One of the first installations to produce renewable energy was solar panels. The energy production modes have since diversified.
“We’ve made significant inroads into the alternative energy options,” Joe said.
“We’ve got solar energy, batteries, windmills and hydro-energy production.
“All of the side-by-sides on the farm are now electric. We’re also looking at other options for other farm vehicles.
“More solar modules will be installed next year.”
There is also an anaerobic digester on the farm.
“We’re just trying to find out what its potential for use is,” Joe said.
“We know we’ve got a really good, well-functioning first pod.
“In fact, when we draw the manure out of that to put into the digester, the s**t has already been digested.
“We know the digester works, because we’ve changed the collection point to directly behind the dairy yards and taken fresh manure in, and the digester still works well.
“Now we have to reconfigure how we get the best waste stream into the digester for it to work effectively, run the methane through the gas system, convert it to electricity and supplement the dairy’s energy use.”
Joe said the ideal scenario would be to also use the waste streams from the digester to replace inorganic fertiliser, or use it as a soil conditioner on the farm.
“The idea of the digester is to take all of the carbon through microbial digestion and produce a very low carbon product that is still high in potassium, phosphorous, nitrogen and other minerals that can replace us buying in fertiliser,” he said.
“It will be in an organic form and should be longer lasting and slower release.”

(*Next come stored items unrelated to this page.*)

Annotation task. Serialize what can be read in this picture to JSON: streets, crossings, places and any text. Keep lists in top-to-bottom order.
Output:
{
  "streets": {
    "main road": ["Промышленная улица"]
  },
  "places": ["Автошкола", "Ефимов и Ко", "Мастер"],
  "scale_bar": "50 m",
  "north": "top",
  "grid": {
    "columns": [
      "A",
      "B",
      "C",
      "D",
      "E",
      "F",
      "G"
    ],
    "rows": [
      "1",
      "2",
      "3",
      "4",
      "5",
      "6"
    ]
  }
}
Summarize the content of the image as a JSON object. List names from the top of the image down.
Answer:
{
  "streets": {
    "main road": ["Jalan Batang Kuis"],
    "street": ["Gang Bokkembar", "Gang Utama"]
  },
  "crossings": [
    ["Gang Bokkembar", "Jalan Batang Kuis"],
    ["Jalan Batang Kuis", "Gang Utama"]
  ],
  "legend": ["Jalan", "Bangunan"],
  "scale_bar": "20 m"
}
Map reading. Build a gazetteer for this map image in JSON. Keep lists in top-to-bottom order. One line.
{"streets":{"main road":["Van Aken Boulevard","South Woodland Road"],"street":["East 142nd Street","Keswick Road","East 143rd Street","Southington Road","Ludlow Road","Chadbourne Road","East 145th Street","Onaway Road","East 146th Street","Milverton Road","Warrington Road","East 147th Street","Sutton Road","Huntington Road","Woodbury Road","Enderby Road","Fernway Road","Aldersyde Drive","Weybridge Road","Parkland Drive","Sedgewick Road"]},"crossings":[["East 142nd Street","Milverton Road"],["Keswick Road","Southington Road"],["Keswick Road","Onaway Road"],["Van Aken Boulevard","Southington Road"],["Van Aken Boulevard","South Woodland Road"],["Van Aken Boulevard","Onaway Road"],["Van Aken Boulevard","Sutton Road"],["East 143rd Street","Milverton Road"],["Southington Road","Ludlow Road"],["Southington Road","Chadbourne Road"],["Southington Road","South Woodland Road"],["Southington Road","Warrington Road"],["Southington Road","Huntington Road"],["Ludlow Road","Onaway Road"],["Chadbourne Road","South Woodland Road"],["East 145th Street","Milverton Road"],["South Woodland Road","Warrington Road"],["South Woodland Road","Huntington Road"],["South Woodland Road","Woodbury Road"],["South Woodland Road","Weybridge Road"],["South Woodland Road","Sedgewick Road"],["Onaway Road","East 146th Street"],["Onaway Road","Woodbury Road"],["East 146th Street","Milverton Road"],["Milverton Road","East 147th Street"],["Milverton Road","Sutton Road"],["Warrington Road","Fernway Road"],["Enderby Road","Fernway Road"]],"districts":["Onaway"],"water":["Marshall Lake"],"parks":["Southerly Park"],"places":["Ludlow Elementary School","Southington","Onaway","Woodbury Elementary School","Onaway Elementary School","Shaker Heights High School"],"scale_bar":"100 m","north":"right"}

Some further research will measure the rate this fertiliser would be taken up by plants.
The solid component from the digester would also be used to add organic matter into the soil, through soil amelioration.
“But the big thing for us is measuring and countering the enteric methane produced on this farm,” Joe said.
“Enteric methane is over 60 per cent of our greenhouse gas emissions.
“We will never eliminate it. Let’s be realistic. You cannot stop a ruminant producing methane.
“Producing methane is what a cow is designed to do. In their ecological development over however many millions of years, their microbial system includes bugs that are important in the mixture.
“They are a multi-stomached animal designed to eat forage, cellulose, poor quality feeds and they produce methane.”
Joe said to balance the methane emissions that naturally emit from cows on the farm, the research farm had actively invested in diversified renewable energy production.
There has also been some investment in longer term returns.
“We also wanted more trees on the property,” he said.
That led to planting five hectares of trees that were immediately predated by deer, wombats and rabbits.
“So we’ve begun planting them again,” Joe said.